**Job item**
Write out the text in all of the data below word for word, leaving the pictures out of your answer.

**Supplied material**
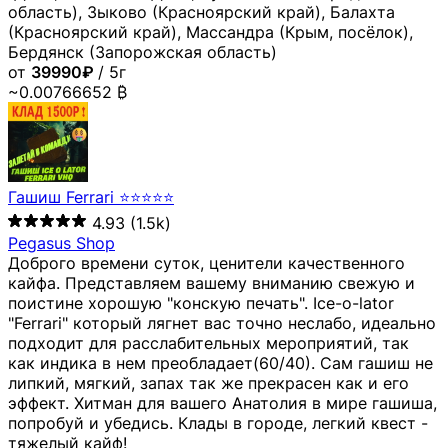
область), Зыково (Красноярский край), Балахта
(Красноярский край), Массандра (Крым, посёлок),
Бердянск (Запорожская область)
от
39990₽
/ 5г
~0.00766652 ₿
Гашиш Ferrari ⭐⭐⭐⭐⭐
4.93
(1.5k)
Pegasus Shop
Доброго времени суток, ценители качественного
кайфа. Представляем вашему вниманию свежую и
поистине хорошую "конскую печать". Ice-o-lator
"Ferrari" который лягнет вас точно неслабо, идеально
подходит для расслабительных мероприятий, так
как индика в нем преобладает(60/40). Сам гашиш не
липкий, мягкий, запах так же прекрасен как и его
эффект. Хитман для вашего Анатолия в мире гашиша,
попробуй и убедись. Клады в городе, легкий квест -
тяжелый кайф!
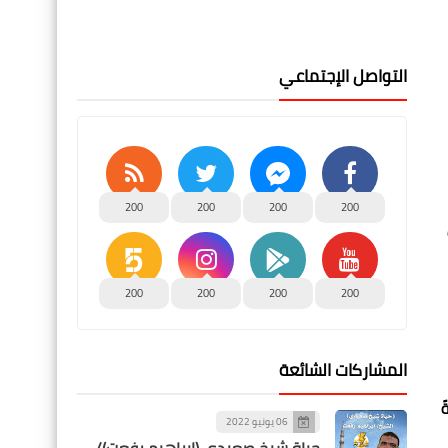
التواصل الإجتماعي
200
200
200
200
200
200
200
200
المشاركات الشائعة
ً
06 يونيو 2022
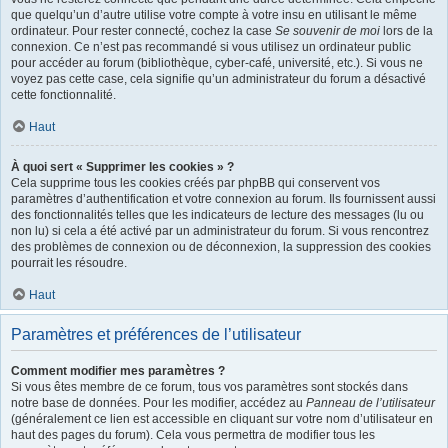
que quelqu’un d’autre utilise votre compte à votre insu en utilisant le même
ordinateur. Pour rester connecté, cochez la case
Se souvenir de moi
lors de la
connexion. Ce n’est pas recommandé si vous utilisez un ordinateur public
pour accéder au forum (bibliothèque, cyber-café, université, etc.). Si vous ne
voyez pas cette case, cela signifie qu’un administrateur du forum a désactivé
cette fonctionnalité.
Haut
À quoi sert « Supprimer les cookies » ?
Cela supprime tous les cookies créés par phpBB qui conservent vos
paramètres d’authentification et votre connexion au forum. Ils fournissent aussi
des fonctionnalités telles que les indicateurs de lecture des messages (lu ou
non lu) si cela a été activé par un administrateur du forum. Si vous rencontrez
des problèmes de connexion ou de déconnexion, la suppression des cookies
pourrait les résoudre.
Haut
Paramètres et préférences de l’utilisateur
Comment modifier mes paramètres ?
Si vous êtes membre de ce forum, tous vos paramètres sont stockés dans
notre base de données. Pour les modifier, accédez au
Panneau de l’utilisateur
(généralement ce lien est accessible en cliquant sur votre nom d’utilisateur en
haut des pages du forum). Cela vous permettra de modifier tous les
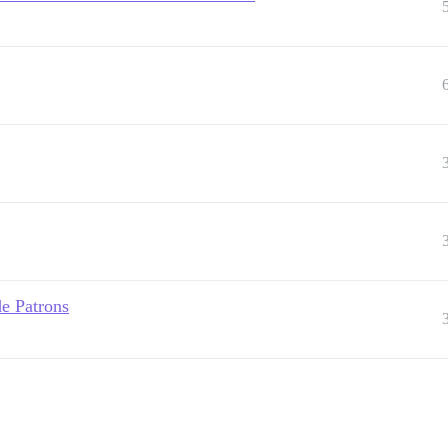
de Patrons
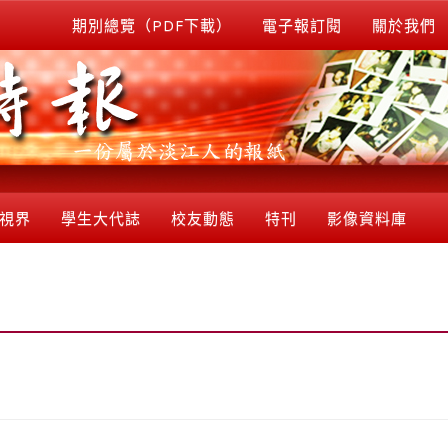
期別總覽（PDF下載）
電子報訂閱
關於我們
視界
學生大代誌
校友動態
特刊
影像資料庫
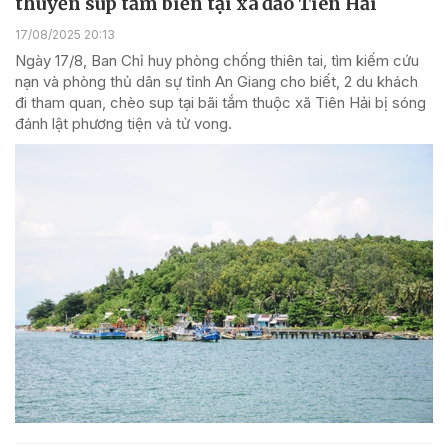
thuyền sup tắm biển tại xã đảo Tiên Hải
17/08/2025 20:13
Ngày 17/8, Ban Chỉ huy phòng chống thiên tai, tìm kiếm cứu
nạn và phòng thủ dân sự tỉnh An Giang cho biết, 2 du khách
đi tham quan, chèo sup tại bãi tắm thuộc xã Tiên Hải bị sóng
đánh lật phương tiện và tử vong.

**Exercise answer**
область), Зыково (Красноярский край), Балахта
(Красноярский край), Массандра (Крым, посёлок),
Бердянск (Запорожская область)
от
39990₽
/ 5г
~0.00766652 ₿
Гашиш Ferrari ⭐⭐⭐⭐⭐
4.93
(1.5k)
Pegasus Shop
Доброго времени суток, ценители качественного
кайфа. Представляем вашему вниманию свежую и
поистине хорошую "конскую печать". Ice-o-lator
"Ferrari" который лягнет вас точно неслабо, идеально
подходит для расслабительных мероприятий, так
как индика в нем преобладает(60/40). Сам гашиш не
липкий, мягкий, запах так же прекрасен как и его
эффект. Хитман для вашего Анатолия в мире гашиша,
попробуй и убедись. Клады в городе, легкий квест -
тяжелый кайф!
التواصل الإجتماعي
200
200
200
200
200
200
200
200
المشاركات الشائعة
ً
06 يونيو 2022
que quelqu’un d’autre utilise votre compte à votre insu en utilisant le même
ordinateur. Pour rester connecté, cochez la case
Se souvenir de moi
lors de la
connexion. Ce n’est pas recommandé si vous utilisez un ordinateur public
pour accéder au forum (bibliothèque, cyber-café, université, etc.). Si vous ne
voyez pas cette case, cela signifie qu’un administrateur du forum a désactivé
cette fonctionnalité.
Haut
À quoi sert « Supprimer les cookies » ?
Cela supprime tous les cookies créés par phpBB qui conservent vos
paramètres d’authentification et votre connexion au forum. Ils fournissent aussi
des fonctionnalités telles que les indicateurs de lecture des messages (lu ou
non lu) si cela a été activé par un administrateur du forum. Si vous rencontrez
des problèmes de connexion ou de déconnexion, la suppression des cookies
pourrait les résoudre.
Haut
Paramètres et préférences de l’utilisateur
Comment modifier mes paramètres ?
Si vous êtes membre de ce forum, tous vos paramètres sont stockés dans
notre base de données. Pour les modifier, accédez au
Panneau de l’utilisateur
(généralement ce lien est accessible en cliquant sur votre nom d’utilisateur en
haut des pages du forum). Cela vous permettra de modifier tous les
de Patrons
期別總覽（PDF下載）
電子報訂閱
關於我們
視界
學生大代誌
校友動態
特刊
影像資料庫
thuyền sup tắm biển tại xã đảo Tiên Hải
17/08/2025 20:13
Ngày 17/8, Ban Chỉ huy phòng chống thiên tai, tìm kiếm cứu
nạn và phòng thủ dân sự tỉnh An Giang cho biết, 2 du khách
đi tham quan, chèo sup tại bãi tắm thuộc xã Tiên Hải bị sóng
đánh lật phương tiện và tử vong.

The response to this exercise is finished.